Several studies on HEV-RNA prevalence from swine have utilized a nested reverse-transcription PCR (RT-PCR) methodology for HEV-RNA detection [33-37]. Although there is no consensus on a standard quantitative PCR methodology for HEV-RNA quantification, in-house methods have frequently been applied for HEV-RNA detection and subsequent quantification of viral loads [38-41]. It has been shown that detecting HEV-RNA using nested RT-PCR methodology is as highly sensitive as quantitative RT-PCR [34]. In Asia, the presence of HEV-RNA in pig livers collected in slaughterhouses or markets ranges from 0.3% to 11% [33-37]. We observed a still higher prevalence of HEV-RNA (12.4%) in retail pig liver products in Hanoi markets compared with previous studies performed in Asia. For instance, HEV positivity in pigs was 2%–5% in Japan [33, 34] and approximately 5% in China [35, 36]. However, a significantly lower prevalence of HEV-RNA in pigs was reported from Thailand (0.23%) [37] and Hong Kong (1.5%) [32]. The prevalence of HEV-RNA in pig liver-derived food products is much higher in several European countries, where HEV-3 and -4 are endemic and constitute the main cause of zoonotic infection. For instance, HEV-RNA was detected in 10 of 90 (11.1%) meat products, 7 of 37 (18.9%) liver sausages, and 3 of 53 (5.7%) raw meat sausages in Switzerland [40]. Hepatitis E virus-RNA positivity in pig livers can be as high as 20% in Germany [38], 30% in France [39], and even in 31% in Hungary [41].

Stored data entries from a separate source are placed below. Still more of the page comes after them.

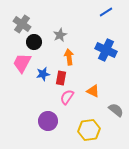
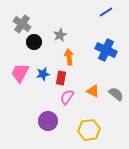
pink trapezoid: moved 2 px left, 10 px down
gray semicircle: moved 16 px up
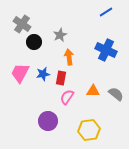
orange triangle: rotated 24 degrees counterclockwise
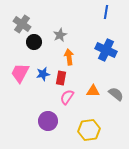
blue line: rotated 48 degrees counterclockwise
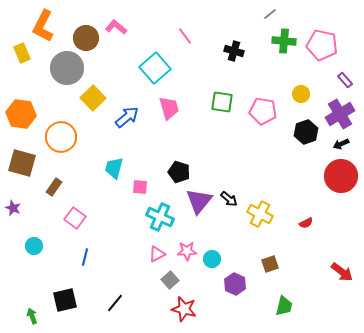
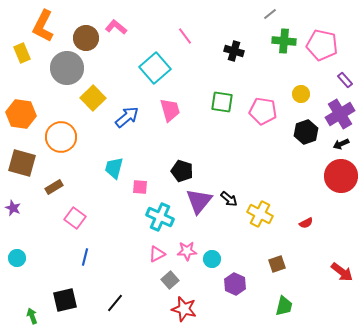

Our findings are consistent with a recent study showing that all sequences retrieved from positive samples of pig livers or feces belong to the HEV-3 genotype [24]. In Vietnam, pig livers are very common in markets and constitute a potential reservoir for HEV-3 infections. In this study, we could not retrieve HEV-RNA from any human serum sample collected from individuals continuously exposed to pigs and pork meat and from the controls. In contrast, in a previous study, HEV strains were successfully isolated from 9 of 141 sera from patients with acute sporadic hepatitis in Hanoi, and all of them had sequences closely related to the genotype HEV-4 [42]. Another study also has described a 56-year-old Japanese male who acquired an HEV-4 infection after ingestion of uncooked shellfish while traveling in Vietnam [43]. This and our previous and present findings speculate that HEV genotypes 3 and 4 circulate in Vietnam and may constitute a zoonotic disease risk.

Understanding the molecular epidemiology and transmission route of zoonotic pathogens such as HEV-3 and -4 is important in Vietnam, because the burden of HEV infection and related liver diseases or extrahepatic disorders is still underestimated. Indeed, there have been no studies so far regarding the cases of chronic hepatitis E in immunocompromised individuals and HEV infection-related cases of neurological (eg, neuralgic amyotrophy, Guillain-Barré syndrome), hematological (eg, thrombocytopenia), gastroenterological (eg, acute pancreatitis), and nephrological conditions (eg, glomerulonephritis) [44]. In addition, tools for routine testing for hepatitis E are not available in most medical units and hospitals in Vietnam, and awareness about the occurrence of hepatitis E needs to be raised.

CONCLUSIONS

This study indicates a high prevalence of HEV infection in domestic pigs and individuals particularly exposed to pigs and pork meat, but also among the controls involved. Our study provides insight into HEV transmission dynamics and shows that domestic pigs may be an important zoonotic reservoir for HEV infection in Vietnam. Although information on HEV genotypes infecting humans is still scarce, we could infer that the genotypes HEV-3 and -4 may be the cause of acute sporadic hepatitis E, rather than other genotypes. Further studies on the occurrence of zoonotic hepatitis E in Vietnam are required.